Une femme trompée (Kitty Hott) se plaint auprès de sa sœur (Suzanne Delvé), qui imagine un stratagème pour faire revenir le mari (André Roanne) dans le droit chemin, et ce malgré l’attraction particulièrement forte de la princesse Orazzi (Georgette Faraboni)…

Ce film de trois bobines est d’une ambition rare, et sans doute annonciateur d’une volonté de faire évoluer le cinéma hors des sentiers battus, et hors des canons de la Gaumont, la compagnie qui l’a produit. Feyder a tourné le film d’après un scénario de comédie boulevardière assez classique signé de Gaston Ravel, mais qu’il a filmé délibérément en plans rapprochés et en gros plans. Il en résulte une comédie qui s’attache aux personnages, les découvrant incidemment dans leur environnement.

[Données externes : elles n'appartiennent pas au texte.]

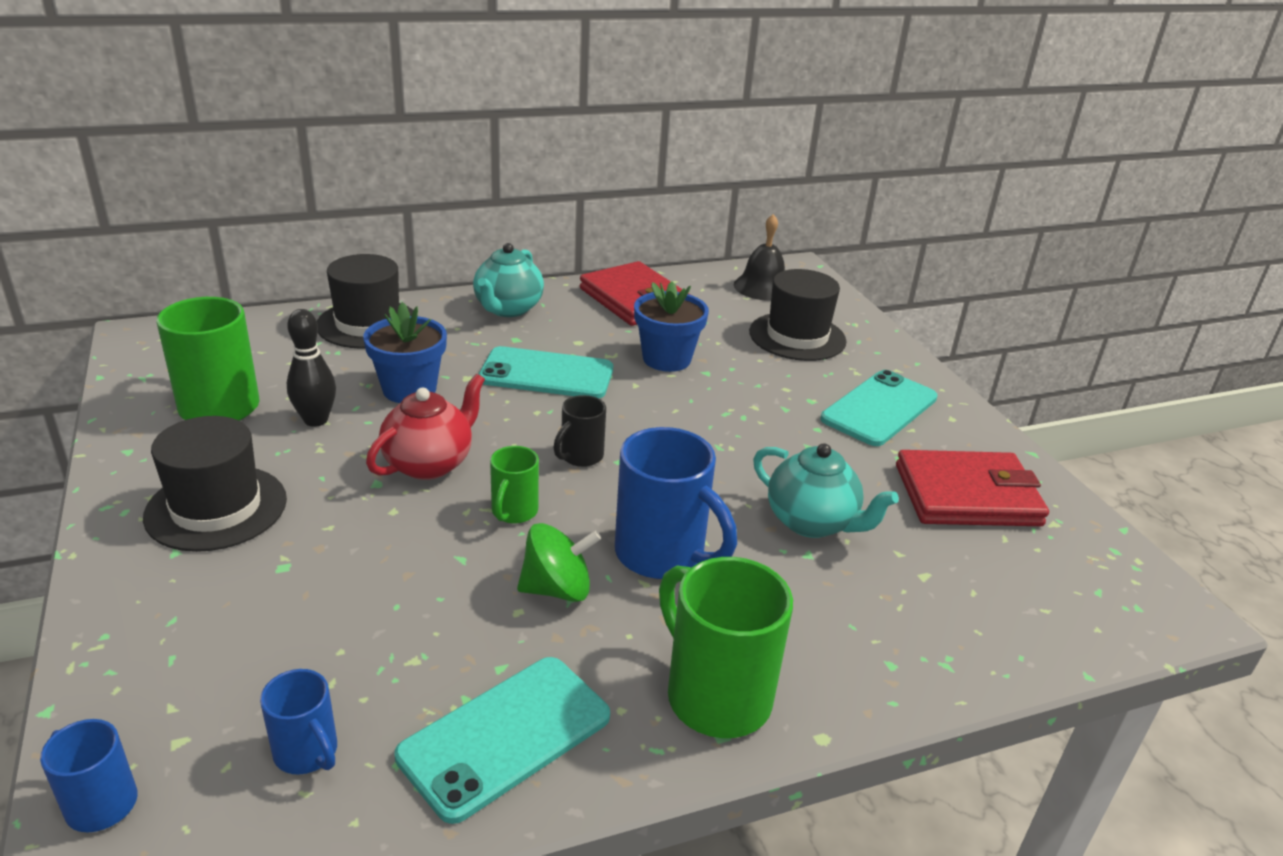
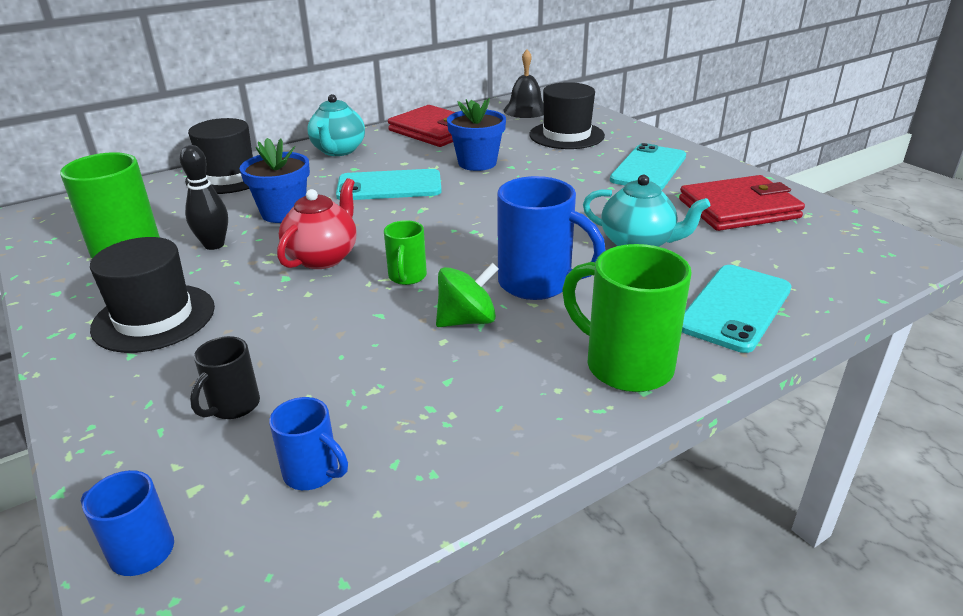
camera: 10 degrees left, 0 degrees up
(505, 736) = (475, 426): turquoise phone -> turquoise phone (735, 308)
(580, 457) = (442, 233): black mug -> black mug (233, 406)

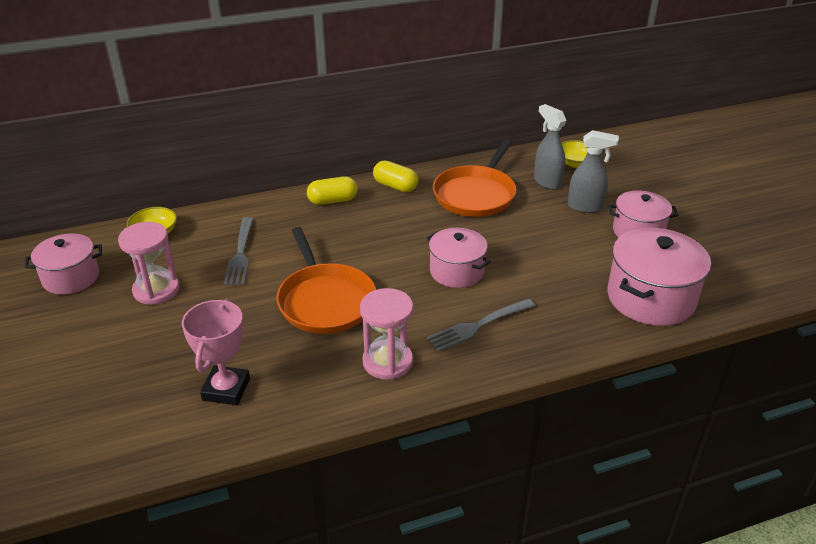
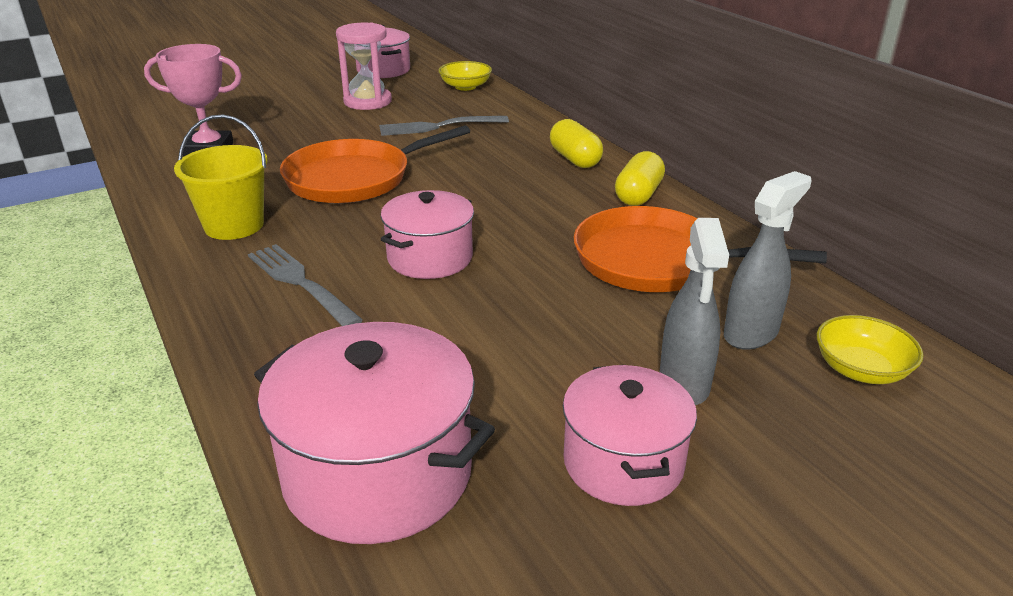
camera: 80 degrees right, 5 degrees down
(387, 362) = (234, 225): pink hourglass -> yellow bucket

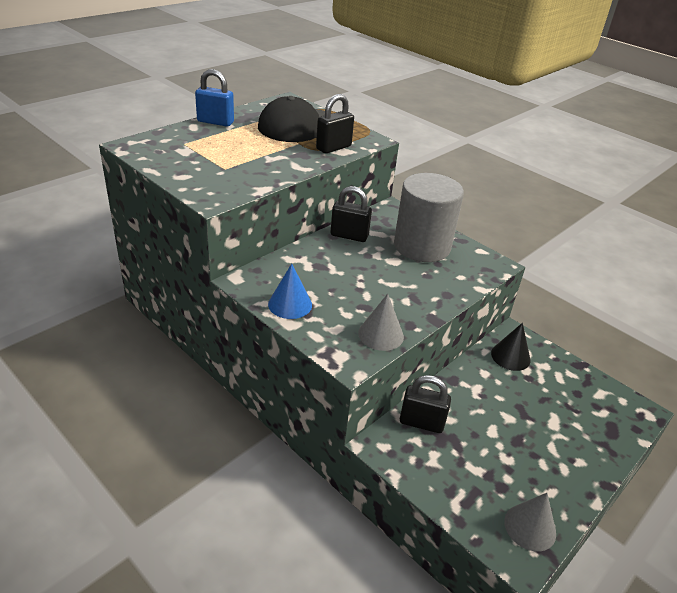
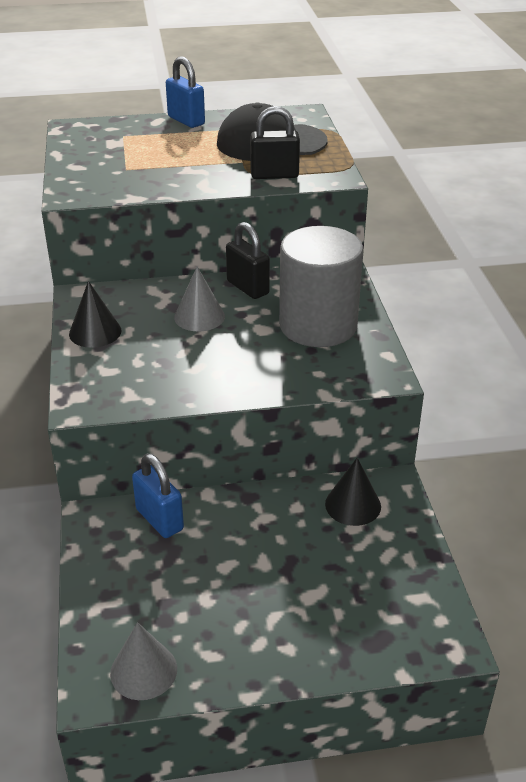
camera: 40 degrees right, 0 degrees up
(290, 304) = (95, 332): blue cone -> black cone
(381, 334) = (144, 393): grey cone -> grey cone (199, 316)
(421, 422) = (159, 519): black padlock -> blue padlock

Ravel, avec l'assistance de Feyder, avait déjà mis en chantier le court métrage Des pieds et des mains, qui cadrait uniquement les jambes des protagonistes d'une comédie boulevardière sophistiquée... Le titre de ce nouveau film est une allusion au fait que les personnages ne sont jamais vus en pied, justement, contrairement à l’usage de plans généraux utilisés en priorité à des fins d’exposition. Le recours à des miroirs, à des caches (Un paravent derrière lequel Roanne, futur acteur de Renoir et Pabst au destin tragique, subit une consultation médicale, seule sa tête dépassant), à la vue subjective d’une loge de théâtre vue à travers les jumelles de l’héroïne, tout concourt à isoler les têtes des protagonistes dans le champ afin d’offrir une série de variations sur le titre. Mais surtout, les acteurs ainsi approchés, enserrés dans un cadre qui limite leur action, trouvent une subtilité qui est très rafraîchissante. Il est dommage qu’on n’ait pas laissé Feyder réaliser beaucoup d’autres films dans ce genre à La Gaumont… 

Pour finir ce tour d'horizon d'un film essentiel, on reconnaîtra dans le film une apparition de luxe, d'une très grande dame à la carrière prestigieuse... Ci-dessous, Françoise Rosay.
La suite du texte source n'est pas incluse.